On Authorship and Materiality: Inquiries Into Art’s Ability to Function Beyond the Structure of the “Artist” and the “Object”

Plan Author

  • Patrick Lancaster, 2014

Fields of Concentration

Sample Courses

  • Course: Philosophy of Art & Aesthetics
  • Course: Modernity & Postmodernity in Cultural History
  • Tutorial: What We “See” in Photographs
  • Tutorial: Authors and Intentions/Objects and Images

Project Description

A mixed-media gallery show exploring the relationship between the role of the artist, meaning, and the “object.”

Faculty Sponsors

Outside Evaluator

    • Jonathan Gitelson, Keene State College

Overview

The writing portion of this Plan is focused on two essays that explore the ability of art to function beyond the structure of “artist” and “object.” The first draws primarily upon a close reading of Roland Barthes essay “The Death of the Author,” as it applies to Robert Frank and his influential book of photographs The Americans. Barthes’ essay provides a theoretical explanation for the difficulty in locating a concrete message behind Frank’s work, and offers insight into the larger questions regarding the artist’s control over the ultimate message behind a work. The second essay traces the historical and philosophical trajectory of the dialogue regarding the work of art’s dependency on the materiality of the object. Beginning with the work of Andre Malraux and Walter Benjamin, and concluding with the current state of the contemporary digital image, the essay focuses on how photographic reproduction has helped to shift our broader understanding of art and where we locate what we identify as meaning.

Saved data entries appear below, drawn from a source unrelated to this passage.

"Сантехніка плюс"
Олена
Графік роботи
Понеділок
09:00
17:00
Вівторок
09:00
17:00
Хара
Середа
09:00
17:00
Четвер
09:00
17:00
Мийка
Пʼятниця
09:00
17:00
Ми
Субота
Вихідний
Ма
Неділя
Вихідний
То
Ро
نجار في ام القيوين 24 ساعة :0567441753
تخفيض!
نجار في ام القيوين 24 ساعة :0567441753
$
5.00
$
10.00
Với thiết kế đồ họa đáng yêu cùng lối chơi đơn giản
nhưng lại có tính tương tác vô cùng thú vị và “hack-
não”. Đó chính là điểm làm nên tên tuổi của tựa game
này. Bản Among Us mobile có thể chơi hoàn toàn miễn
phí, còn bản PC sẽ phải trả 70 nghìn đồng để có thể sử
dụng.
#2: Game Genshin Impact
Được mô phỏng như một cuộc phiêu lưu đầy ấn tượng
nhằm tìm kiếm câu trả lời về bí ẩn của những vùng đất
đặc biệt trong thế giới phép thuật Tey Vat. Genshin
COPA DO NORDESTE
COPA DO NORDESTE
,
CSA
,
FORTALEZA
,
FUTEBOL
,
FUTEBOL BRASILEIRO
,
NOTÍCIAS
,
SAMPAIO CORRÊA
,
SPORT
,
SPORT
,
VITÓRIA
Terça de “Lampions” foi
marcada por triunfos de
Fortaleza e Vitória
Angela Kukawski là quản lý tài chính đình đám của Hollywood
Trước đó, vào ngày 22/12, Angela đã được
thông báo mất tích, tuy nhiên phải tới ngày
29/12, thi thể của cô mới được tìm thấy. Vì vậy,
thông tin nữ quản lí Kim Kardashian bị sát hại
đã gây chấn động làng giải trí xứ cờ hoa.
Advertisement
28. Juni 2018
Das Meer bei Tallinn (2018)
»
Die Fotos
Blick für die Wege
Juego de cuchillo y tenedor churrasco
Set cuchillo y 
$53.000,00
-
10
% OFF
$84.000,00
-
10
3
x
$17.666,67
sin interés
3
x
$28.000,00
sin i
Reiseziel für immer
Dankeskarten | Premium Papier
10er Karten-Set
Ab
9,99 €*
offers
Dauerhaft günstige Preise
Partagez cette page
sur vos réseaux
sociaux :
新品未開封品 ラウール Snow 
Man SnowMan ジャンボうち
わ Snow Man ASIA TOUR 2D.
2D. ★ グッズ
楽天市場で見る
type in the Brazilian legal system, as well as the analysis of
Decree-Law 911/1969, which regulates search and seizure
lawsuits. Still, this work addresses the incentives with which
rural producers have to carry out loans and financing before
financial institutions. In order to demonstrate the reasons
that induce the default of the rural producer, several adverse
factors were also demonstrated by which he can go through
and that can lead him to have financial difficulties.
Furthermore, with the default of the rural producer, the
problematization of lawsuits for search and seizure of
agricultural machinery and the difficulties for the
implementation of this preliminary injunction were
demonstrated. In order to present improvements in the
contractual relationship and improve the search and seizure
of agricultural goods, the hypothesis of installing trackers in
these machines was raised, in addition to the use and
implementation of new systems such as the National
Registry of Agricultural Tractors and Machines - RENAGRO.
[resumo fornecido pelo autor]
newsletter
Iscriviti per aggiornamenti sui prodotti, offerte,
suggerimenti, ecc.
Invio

It explores some of the ways in which the more contemporary use of the digital image has shown the potential to alter our understanding of art and thus, consequently reflect a wider shift in our overall state of consciousness.

Excerpts

“One would conclude from all of this that while many have traditionally viewed the work of art as being a product of the artist, and therefore they are commonly held as dominant over it, this may not entirely be the case. It is true that the artist creates the work in a literal sense, but if the inevitable goal is to take from a work of art (or text) a meaning, a message, or some sort of an experience and, subsequently, the study of art is to gain an understanding of where the sources of this meaning is derived from, one may then ask whether or not we should limit ourselves to a single perspective, a single thread in the fabric. Does the message lie in the work of art itself (as much of formalist thought would suggest), perhaps filled with these ‘tastes’ and ‘passions’ of its maker, or somewhere in the mess of relations that emanate from it? In other words, the language it speaks, which ultimately reaches beyond the work, and more importantly, the artist.”

“Developments within the arts, and the technologies that allow for these developments to emerge, are inextricably linked to changes in modes of perception and consciousness. Throughout the history of art we can see clearly how the two have gone hand in hand, and are consistently reflective of each other. Today, most would agree that we can locate our most fundamental understanding of art as having been built upon the integrity of the object itself, its materiality, its physical place in space, and the tangible experience of our being in its presence. Subsequently, it is the museum (or the gallery) that has taken the role as the primary arbiter of this experience, and has thus established and maintained a certain sense of control over its longstanding structure. This will continue to be, so long as our understanding of art remains bound to the material. However, some would argue that with changes in recent technologies, which have allowed for new means of artistic production to emerge, have come new changes in perception, that have perhaps led us to veer away from an emphasis upon the materiality of the object itself.”